Things to do ->
(1) From the internet radio passage below, copy out word for word the stretch that begins at the words "About a month" and stops after "the name of.".
(2) Continue the piece on internet radio below, picking up after its final sentence.

And I enjoy Internet-only radio. I ransack every iTunes radio folder like a tourist. Yet there’s only so much it can really do for me.

Why?

About a month ago I was listening to some silly music stream from Italy, just to check it out. Most of it was crap, then suddenly there’s this incredible song I need to know the name of.

Good luck, sister. The stream was “powered” by some faceless entity whose website told you nothing. Googling the stream name just gave you an Italian supermarket chain that uses the stream for their happy shopper music.

In my experience this is fairly typical of net “radio.” We chose to take the human connection out of presenting music a long time ago. Nobody back-announces, if you get the song’s metadata it’s often inaccurate, and anyway who the hell ARE you playing me this? Sure, you may be just an algorithm but did someone set you in motion? Where are you geographically located? Do you have a heartbeat or a name? If you don’t care that much about me, don’t expect me to care that much about you.

Source material ->
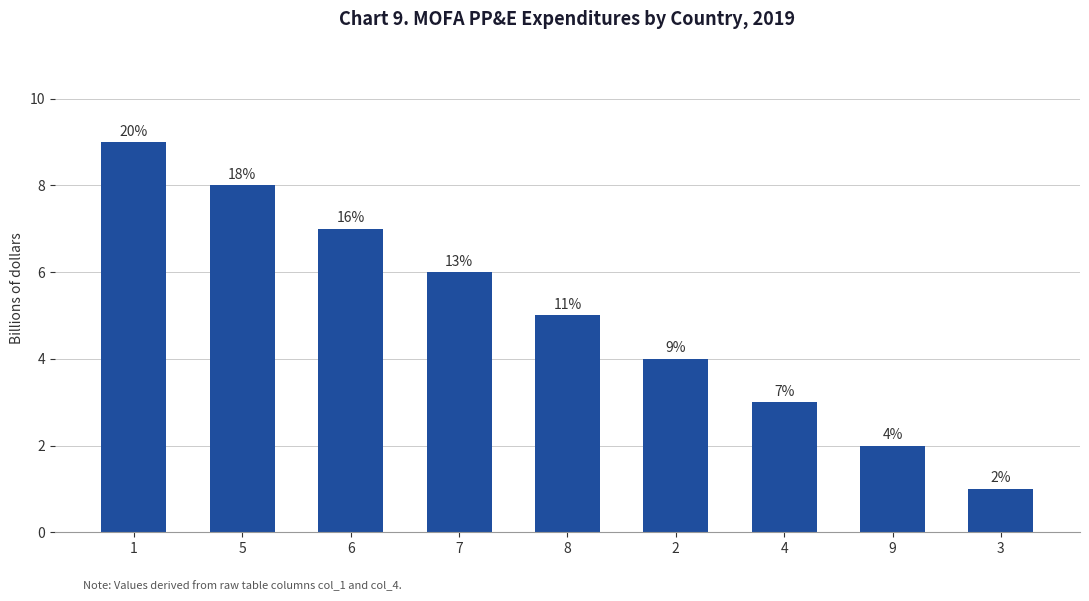

What is the sum of the values at 2 and 5?

12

Activity answers ->
(1)
About a month ago I was listening to some silly music stream from Italy, just to check it out. Most of it was crap, then suddenly there’s this incredible song I need to know the name of.

(2)
And that, says Meyer, is so much of Why We Hate Us. The Internet makes many things possible, but more often than not it enables a sort of “screw you, find it yourself” attitude on the part of culture-makers, like music programmers, who assume you’ve got the time, inclination, and technology to go poking around for something. What if I’m too poor to have a computer, and I’m hearing this song in a cafe? What if looking it up for myself feels lonely, boring, and alienating? Having that information provided to me, even electronically, feels as though someone somewhere has been polite.

And an actual back-announce – even an annoying one? Too much to ask for. The next generation will not know how to process that degree of human intimacy.

The technology itself may be morally neutral. But combine it with the malaise of rootlessness that defines our culture, and it’s like pouring gasoline on fire.

I don’t want an Internet-only KUSF. I don’t need one more meaningless piece of culture that could come from anywhere, be created by anyone, whose door I cannot knock on and whose eyes I cannot look into. I, and my community members and fellow music freaks, are after connection that’s accountable, human, and real.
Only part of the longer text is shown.